Shelf Life: Emma Straub

emma straub, shelf life, this time tomorrow

Portrait by Melanie Dunea / Illustration by Yousra Attia

Welcome to Shelf Life, ELLE.com’s books column, in which authors share their most memorable reads. Whether you’re on the hunt for a book to console you, move you profoundly, or make you laugh, consider a recommendation from the writers in our series, who, like you (since you’re here), love books. Perhaps one of their favorite titles will become one of yours, too.

This Time Tomorrow: A Novel

amazon.com

$28.00

$18.47 (34% off)

Emma Straub not only had to contend with releasing a book during the pandemic but keeping an indie bookstore afloat. She did both, along with writing her fifth novel, This Time Tomorrow (Riverhead; here’s the playlist), co-writing the television script for 2020’s NYT bestseller All Adults Here with Madison Wells Media, and helping two young sons with remote learning.

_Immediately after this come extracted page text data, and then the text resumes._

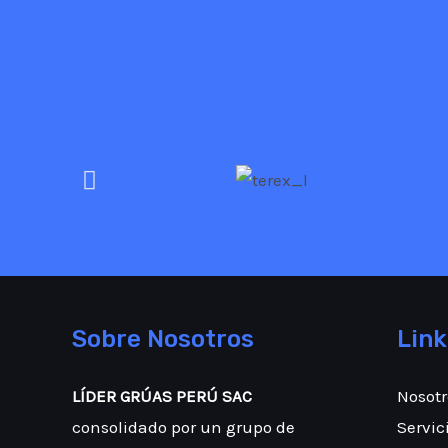
Sobre Nosotros
Link
LÍDER GRÚAS PERÚ SAC
Nosotr
consolidado por un grupo de
Servic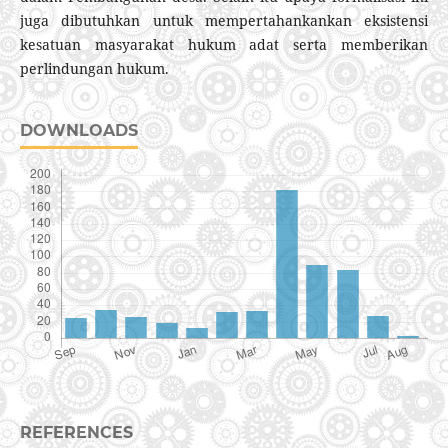
juga dibutuhkan untuk mempertahankankan eksistensi
kesatuan masyarakat hukum adat serta memberikan
perlindungan hukum.
DOWNLOADS
REFERENCES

The New York-born and -raised, Brooklyn-based author got her MFA from the University of Wisconsin-Madison (where, like Shelf Lifer Lauren Groff, she studied with Lorrie Moore); is our third bookseller (she owns Books are Magic with her husband, which was nominated for Publishers Weekly Bookstore of the Year), has cats named Honeybutter and Dip Dip; filmed a cameo in the Reese Witherspoon Netflix movie Your Place or Mine and was an extra in The Squid and the Whale; and has hidden from authors Jennifer Egan and Zadie Smith but did approach Liev Schreiber as a high schooler.

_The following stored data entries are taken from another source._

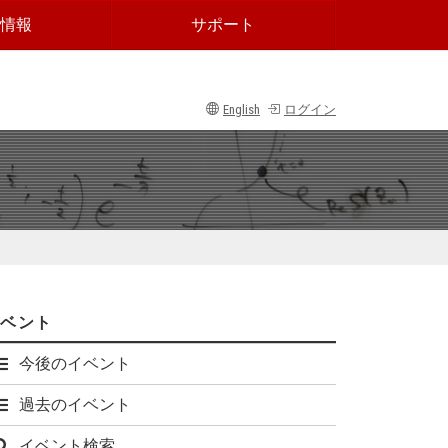
情報
サポート
English
ログイン
イベント
今後のイベント
過去のイベント
イベント検索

Likes: Who? Weekly podcast, Birks; Dune Dog fish sandwiches; vintage shopping; Tony’s Chocolonely chocolate, romance novelists (check out her romance novel photo shoot). Bad at: writing bad reviews, getting presents, taking breaks. Good at: writing thank-you notes (paper not email), listening to weather forecasters, recommending books (see below. If you want to recommend books to her, you can on her Substack.)

The book that…

… kept me up way too late:

Ashley Poston’s The Dead Romantics, out this summer—I didn’t mean to finish it, but I just couldn’t stop reading! That is one of the top five feelings books can provide, that desire to keep reading past your bedtime, and I loved every minute of it.

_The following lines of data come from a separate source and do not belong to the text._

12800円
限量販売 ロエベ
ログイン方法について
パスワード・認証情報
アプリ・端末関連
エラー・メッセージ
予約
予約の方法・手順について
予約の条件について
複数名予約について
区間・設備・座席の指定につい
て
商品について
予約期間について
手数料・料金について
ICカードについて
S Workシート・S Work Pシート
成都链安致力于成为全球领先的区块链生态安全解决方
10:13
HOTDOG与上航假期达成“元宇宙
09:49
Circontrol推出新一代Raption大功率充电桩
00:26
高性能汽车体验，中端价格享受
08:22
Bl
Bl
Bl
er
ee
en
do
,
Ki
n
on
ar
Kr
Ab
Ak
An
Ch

…made me weep uncontrollably:

The books that make me cry the most often are picture books. Mac Barnett and Carson Ellis’s What Is Love, Mac Barnett and Sarah Jacoby’s The Important Thing About Margaret Wise Brown. I guess Mac Barnett makes me weep. Truly, as reliable as an ASPCA commercial.

…I recommend over and over again:

Marcy Dermansky’s Bad Marie, a novel about an unrepentantly wicked woman, freshly out of prison, who seduces her friend’s husband and steals her child and runs off to Paris. It’s delicious.

…I swear I’ll finish one day:

Well, I suppose if I want to someday finish Proust I have to start Proust.

…I’d pass on to my kids:

My children read a lot of books from my childhood—not just the titles but the actual copies—because my parents are hoarders just like I am. Miss Nelson is Missing!, George and Martha, all of James Marshall, really. If I can make sure my kids love everything he ever wrote, I’ll be happy.

…I’d gift to a new graduate:

Anything but Oh, the Places You’ll Go—how about Ross Gay’s The Book of Delights?

…I’d like turned into a Netflix show:

Samantha Irby’s books! All of them! The show would need to also be written by Sam. Is this actually happening? I think it probably is. Just a matter of time!

…has the best opening line:

The one that comes to mind first is Daphne du Maurier’s Rebecca. “Last night I dreamed I went to Manderly again.” Which goes to show you that the conventional wisdom that one shouldn’t write about dreams isn’t always true.

…should be on every college syllabus:

Nikole Hannah-Jones’s 1619 Project. It should be on every high school syllabus, too. I am so grateful to Hannah-Jones for compiling such a world-changing opus.

…I brought on my honeymoon:

I read so many books on my honeymoon! A Sookie Stackhouse book, a Steven Millhauser book, a Kelly Link book. My very favorite vacations are the ones where you read so many books, all the books you packed, and then have to find a local shop to replenish your stash.

…I’d want signed by the author:

Oh, how about the impossible ones—a Jane Austen, an Agatha Christie.

…that holds the recipe to a favorite dish:

Nora Ephron’s Heartburn has all the recipes one could ever need.